1. Global Council on Brain Health. “The real deal on brain health supplements: GCBH recommendations on vitamins, minerals, and other dietary supplements.” 2019.
2. Bazan NG, et al. “Docosahexaenoic acid and its derivative neuroprotectin D1 display neuroprotective properties in the retina, brain, and central nervous system.” Nestle Nutr Inst Workshop Ser. 2013;77:121-131.
3. Orr SK, et al. “Unesterified docosahexaenoic acid is protective in neuroinflammation.” J Neurochem. 2013;127(3):378-393.
4. Asatryan A and Bazan NG. “Molecular mechanisms of signaling via the docosanoid neuroprotectin D1 for cellular homeostasis and neuroprotection.” J Biol Chem. 2017; 292(30):12390-12397.
5. Arsenault D, et al. “DHA improves cognition and prevents dysfunction of entorhinal cortex neurons in 3xTg-AD mice.” PLOS One. 2011;6(2):e17397.

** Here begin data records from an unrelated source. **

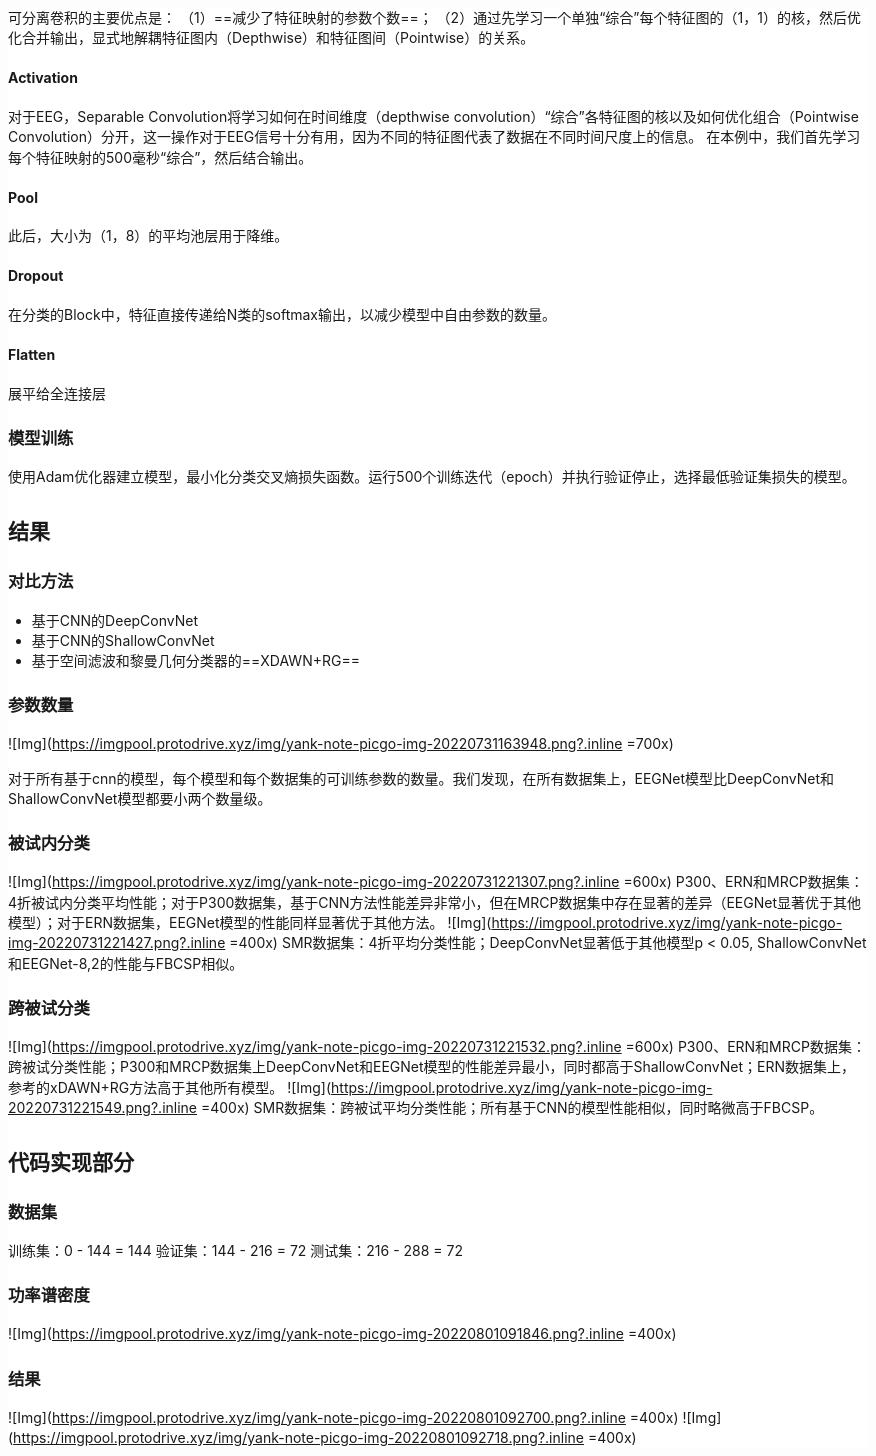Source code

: 可分离卷积的主要优点是：
（1）==减少了特征映射的参数个数==；
（2）通过先学习一个单独“综合”每个特征图的（1，1）的核，然后优化合并输出，显式地解耦特征图内（Depthwise）和特征图间（Pointwise）的关系。
#### Activation
对于EEG，Separable Convolution将学习如何在时间维度（depthwise convolution）“综合”各特征图的核以及如何优化组合（Pointwise Convolution）分开，这一操作对于EEG信号十分有用，因为不同的特征图代表了数据在不同时间尺度上的信息。
在本例中，我们首先学习每个特征映射的500毫秒“综合”，然后结合输出。
#### Pool
此后，大小为（1，8）的平均池层用于降维。
#### Dropout
在分类的Block中，特征直接传递给N类的softmax输出，以减少模型中自由参数的数量。
#### Flatten
展平给全连接层

### 模型训练
使用Adam优化器建立模型，最小化分类交叉熵损失函数。运行500个训练迭代（epoch）并执行验证停止，选择最低验证集损失的模型。

## 结果

### 对比方法
- 基于CNN的DeepConvNet
- 基于CNN的ShallowConvNet
- 基于空间滤波和黎曼几何分类器的==XDAWN+RG==

### 参数数量
![Img](https://imgpool.protodrive.xyz/img/yank-note-picgo-img-20220731163948.png?.inline =700x)

对于所有基于cnn的模型，每个模型和每个数据集的可训练参数的数量。我们发现，在所有数据集上，EEGNet模型比DeepConvNet和ShallowConvNet模型都要小两个数量级。

### 被试内分类
![Img](https://imgpool.protodrive.xyz/img/yank-note-picgo-img-20220731221307.png?.inline =600x)
P300、ERN和MRCP数据集：4折被试内分类平均性能；对于P300数据集，基于CNN方法性能差异非常小，但在MRCP数据集中存在显著的差异（EEGNet显著优于其他模型）；对于ERN数据集，EEGNet模型的性能同样显著优于其他方法。
![Img](https://imgpool.protodrive.xyz/img/yank-note-picgo-img-20220731221427.png?.inline =400x)
SMR数据集：4折平均分类性能；DeepConvNet显著低于其他模型p < 0.05, ShallowConvNet和EEGNet-8,2的性能与FBCSP相似。
### 跨被试分类
![Img](https://imgpool.protodrive.xyz/img/yank-note-picgo-img-20220731221532.png?.inline =600x)
P300、ERN和MRCP数据集：跨被试分类性能；P300和MRCP数据集上DeepConvNet和EEGNet模型的性能差异最小，同时都高于ShallowConvNet；ERN数据集上，参考的xDAWN+RG方法高于其他所有模型。
![Img](https://imgpool.protodrive.xyz/img/yank-note-picgo-img-20220731221549.png?.inline =400x)
SMR数据集：跨被试平均分类性能；所有基于CNN的模型性能相似，同时略微高于FBCSP。

## 代码实现部分
### 数据集
训练集：0 - 144 = 144
验证集：144 - 216 = 72
测试集：216 - 288 = 72
### 功率谱密度
![Img](https://imgpool.protodrive.xyz/img/yank-note-picgo-img-20220801091846.png?.inline =400x)
### 结果
![Img](https://imgpool.protodrive.xyz/img/yank-note-picgo-img-20220801092700.png?.inline =400x)
![Img](https://imgpool.protodrive.xyz/img/yank-note-picgo-img-20220801092718.png?.inline =400x)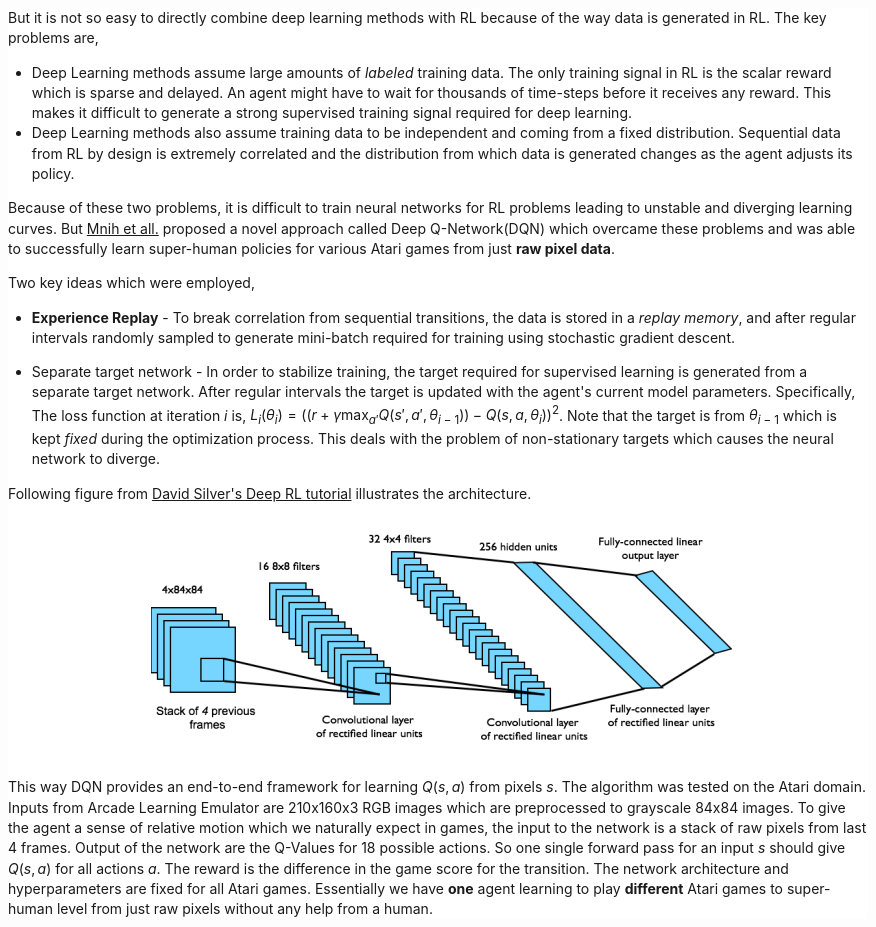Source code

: But it is not so easy to directly combine deep learning methods with RL because of the way data is generated in RL. The key problems are,

* Deep Learning methods assume large amounts of *labeled* training data. The only training signal in RL is the scalar reward which is sparse and delayed. An agent might have to wait for thousands of time-steps before it receives any reward. This makes it difficult to generate a strong supervised training signal required for deep learning.
* Deep Learning methods also assume training data to be independent and coming from a fixed distribution. Sequential data from RL by design is extremely correlated and the distribution from which data is generated changes as the agent adjusts its policy.

Because of these two problems, it is difficult to train neural networks for RL problems leading to unstable and diverging learning curves. But [Mnih et all.](https://www.cs.toronto.edu/~vmnih/docs/dqn.pdf) proposed a novel approach called Deep Q-Network(DQN) which overcame these problems and was able to successfully learn super-human policies for various Atari games from just **raw pixel data**.

Two key ideas which were employed,

* **Experience Replay** - To break correlation from sequential transitions, the data is stored in a *replay memory*, and after regular intervals randomly sampled to generate mini-batch required for training using stochastic gradient descent.

* Separate target network - In order to stabilize training, the target required for supervised learning is generated from a separate target network. After regular intervals the target is updated with the agent's current model parameters. Specifically, The loss function at iteration $i$ is, $L_i(\theta_i) = ((r + \gamma \max_{a'}Q(s',a',\theta_{i-1})) - Q(s,a,\theta_{i}) )^{2}$. Note that the target is from $\theta_{i-1}$ which is kept *fixed* during the optimization process. This deals with the problem of non-stationary targets which causes the neural network to diverge.

Following figure from [David Silver's Deep RL tutorial](http://icml.cc/2016/tutorials/deep_rl_tutorial.pdf) illustrates the architecture.

<center>
<img src="/images/rl-2/dqn.png">
</center>

This way DQN provides an end-to-end framework for learning $Q(s,a)$ from pixels $s$. The algorithm was tested on the Atari domain. Inputs from Arcade Learning Emulator are 210x160x3 RGB images which are preprocessed to grayscale 84x84 images. To give the agent a sense of relative motion which we naturally expect in games, the input to the network is a stack of raw pixels from last 4 frames. Output of the network are the Q-Values for 18 possible actions. So one single forward pass for an input $s$ should give $Q(s,a)$ for all actions $a$. The reward is the difference in the game score for the transition. The network architecture and hyperparameters are fixed for all Atari games. Essentially we have **one** agent learning to play **different** Atari games to super-human level from just raw pixels without any help from a human.
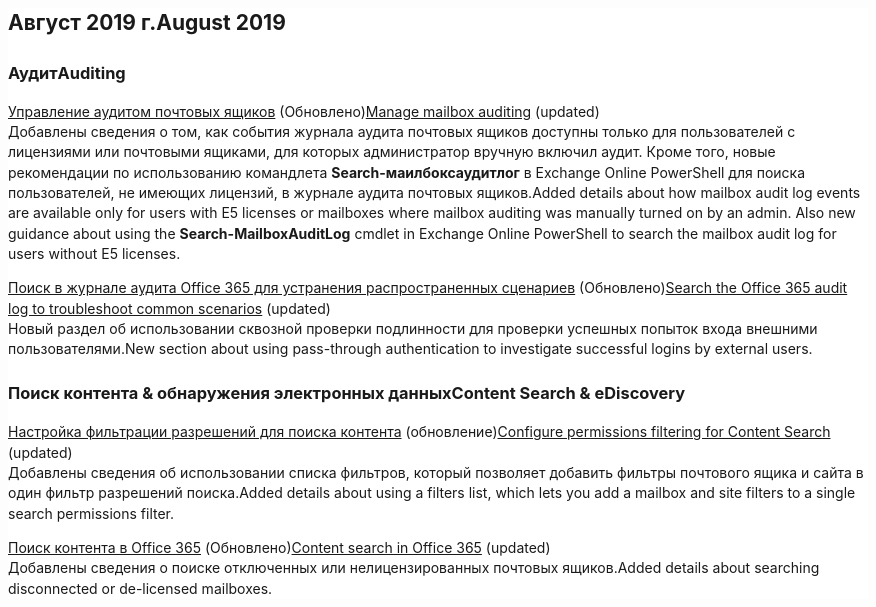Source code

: ## <a name="august-2019"></a><span data-ttu-id="41baa-336">Август 2019 г.</span><span class="sxs-lookup"><span data-stu-id="41baa-336">August 2019</span></span>

### <a name="auditing"></a><span data-ttu-id="41baa-337">Аудит</span><span class="sxs-lookup"><span data-stu-id="41baa-337">Auditing</span></span>

<span data-ttu-id="41baa-338">[Управление аудитом почтовых ящиков](enable-mailbox-auditing.md#more-information) (Обновлено)</span><span class="sxs-lookup"><span data-stu-id="41baa-338">[Manage mailbox auditing](enable-mailbox-auditing.md#more-information) (updated)</span></span><br><span data-ttu-id="41baa-339">Добавлены сведения о том, как события журнала аудита почтовых ящиков доступны только для пользователей с лицензиями или почтовыми ящиками, для которых администратор вручную включил аудит. Кроме того, новые рекомендации по использованию командлета **Search-маилбоксаудитлог** в Exchange Online PowerShell для поиска пользователей, не имеющих лицензий, в журнале аудита почтовых ящиков.</span><span class="sxs-lookup"><span data-stu-id="41baa-339">Added details about how mailbox audit log events are available only for users with E5 licenses or mailboxes where mailbox auditing was manually turned on by an admin. Also new guidance about using the **Search-MailboxAuditLog** cmdlet in Exchange Online PowerShell to search the mailbox audit log for users without E5 licenses.</span></span>

<span data-ttu-id="41baa-340">[Поиск в журнале аудита Office 365 для устранения распространенных сценариев](auditing-troubleshooting-scenarios.md#investigate-why-there-was-a-successful-login-by-a-user-outside-your-organization) (Обновлено)</span><span class="sxs-lookup"><span data-stu-id="41baa-340">[Search the Office 365 audit log to troubleshoot common scenarios](auditing-troubleshooting-scenarios.md#investigate-why-there-was-a-successful-login-by-a-user-outside-your-organization) (updated)</span></span><br><span data-ttu-id="41baa-341">Новый раздел об использовании сквозной проверки подлинности для проверки успешных попыток входа внешними пользователями.</span><span class="sxs-lookup"><span data-stu-id="41baa-341">New section about using pass-through authentication to investigate successful logins by external users.</span></span>

### <a name="content-search--ediscovery"></a><span data-ttu-id="41baa-342">Поиск контента & обнаружения электронных данных</span><span class="sxs-lookup"><span data-stu-id="41baa-342">Content Search & eDiscovery</span></span>

<span data-ttu-id="41baa-343">[Настройка фильтрации разрешений для поиска контента](permissions-filtering-for-content-search.md#using-a-filters-list-to-combine-filter-types) (обновление)</span><span class="sxs-lookup"><span data-stu-id="41baa-343">[Configure permissions filtering for Content Search](permissions-filtering-for-content-search.md#using-a-filters-list-to-combine-filter-types) (updated)</span></span><br><span data-ttu-id="41baa-344">Добавлены сведения об использовании списка фильтров, который позволяет добавить фильтры почтового ящика и сайта в один фильтр разрешений поиска.</span><span class="sxs-lookup"><span data-stu-id="41baa-344">Added details about using a filters list, which lets you add a mailbox and site filters to a single search permissions filter.</span></span>

<span data-ttu-id="41baa-345">[Поиск контента в Office 365](content-search.md#searching-disconnected-or-de-licensed-mailboxes) (Обновлено)</span><span class="sxs-lookup"><span data-stu-id="41baa-345">[Content search in Office 365](content-search.md#searching-disconnected-or-de-licensed-mailboxes) (updated)</span></span><br><span data-ttu-id="41baa-346">Добавлены сведения о поиске отключенных или нелицензированных почтовых ящиков.</span><span class="sxs-lookup"><span data-stu-id="41baa-346">Added details about searching disconnected or de-licensed mailboxes.</span></span>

6. Fiol-deRoque M, et al. “Cognitive recovery and restoration of cell proliferation in the dentate gyrus in the 5XFAD transgenic mice model of Alzheimer’s disease following 2-hydroxy-DHA treatment.” Biogerontology. 2013;14(6):763–775.
7. Alvarez X, et al. “Citicoline improves memory performance in elderly subjects.” Meth Find Exp Clin Pharmacol. 1997;19: 201-210.
8. Kato-Kataoka A, et al. “Soybean-derived phosphatidylserine improves memory function of the elderly Japanese subjects with memory complaints.” J Clin Biochem Nutr. 2010;47(3):246-55.